### Task requirements
Answer these questions from the passage on Jacob Riggs's Australian visa:
1. What share of applicants are approved for the 858 National Innovation Visa?
2. How long did it take Riggs to identify the critical-severity vulnerability?
3. What did DFAT add him to after patching the vulnerability?

### Exercise text
------------------------------------------------------------

In cybersecurity, mastery rarely comes with medals.


Unlike athletes crowned with gold or scientists awarded Nobel Prizes, the most meaningful victories in security are the breaches that never happen, the crises quietly avoided, the systems that remain standing because someone found the flaw before an attacker did.


But what happens when a government asks you to prove you are world-class—using criteria designed for people with visible trophies?


That challenge is exactly what Jacob Riggs, a 36-year-old British cybersecurity expert, faced. And he solved it in the most cybersecurity way possible: by demonstrating real-world impact instead of talking about it.


His reward? Permanent residency in Australia through the ultra-selective 858 National Innovation Visa.

 

Proving the Unseen


The 858 National Innovation Visa (formerly the Global Talent Visa) is effectively immigration’s VIP pass. Fewer than one percent of applicants are approved, and eligibility hinges on internationally recognised, exceptional achievement.


For Riggs—a self-taught security researcher and Global Director of Information Security—traditional markers like academic citations, patents, or public awards didn’t fully reflect a career spent defending systems behind the scenes.


So while his application sat in the processing queue, he chose a different strategy.


Instead of explaining his value, he demonstrated it.

 

The Technical “Hack”: Turning Skill into Proof


Riggs focused on something the Australian government cares deeply about: national security.


He engaged with the Department of Foreign Affairs and Trade (DFAT) using its existing Vulnerability Disclosure Program (VDP)—a crucial detail that ensured everything he did was legal, ethical, and constructive.


Here’s what made his approach stand out:


1. Responsible Disclosure, Not Reckless Hacking

By operating within DFAT’s formal disclosure framework, Riggs showed professionalism, trustworthiness, and respect for governance—qualities governments value as much as technical skill.


2. Speed, Methodology, and Precision

In just one hour and 50 minutes, Riggs identified a critical-severity vulnerability. His methodology likely involved testing multiple attack surfaces and common high-impact weaknesses such as broken access controls, injection flaws, or server-side request forgery (SSRF).


This wasn’t luck. It was the result of years of disciplined practice.


3. Results That Mattered

Riggs didn’t just report a bug—he helped DFAT fix it. The department patched the vulnerability and added him to its Vulnerability Disclosure Honor Roll, creating something cybersecurity professionals rarely receive:

  • A public, verifiable achievement.

------------------------------------------------------------

Images with keypoint coordinates:
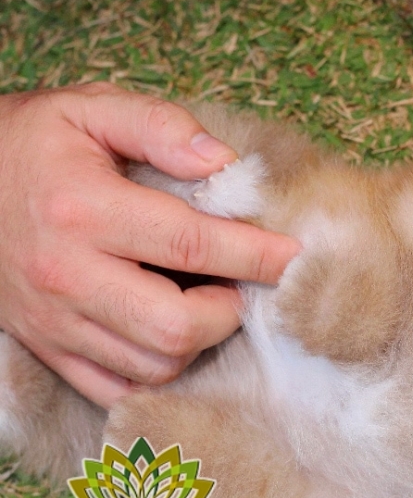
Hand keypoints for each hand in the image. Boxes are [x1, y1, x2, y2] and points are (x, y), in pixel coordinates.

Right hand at [0, 84, 299, 408]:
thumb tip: (225, 162)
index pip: (191, 243)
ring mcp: (55, 321)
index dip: (256, 253)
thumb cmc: (32, 144)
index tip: (295, 255)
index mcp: (84, 210)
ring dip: (198, 342)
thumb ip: (160, 126)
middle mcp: (67, 274)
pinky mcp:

------------------------------------------------------------

### Output of the exercise
1. Fewer than one percent.
2. One hour and 50 minutes.
3. Its Vulnerability Disclosure Honor Roll.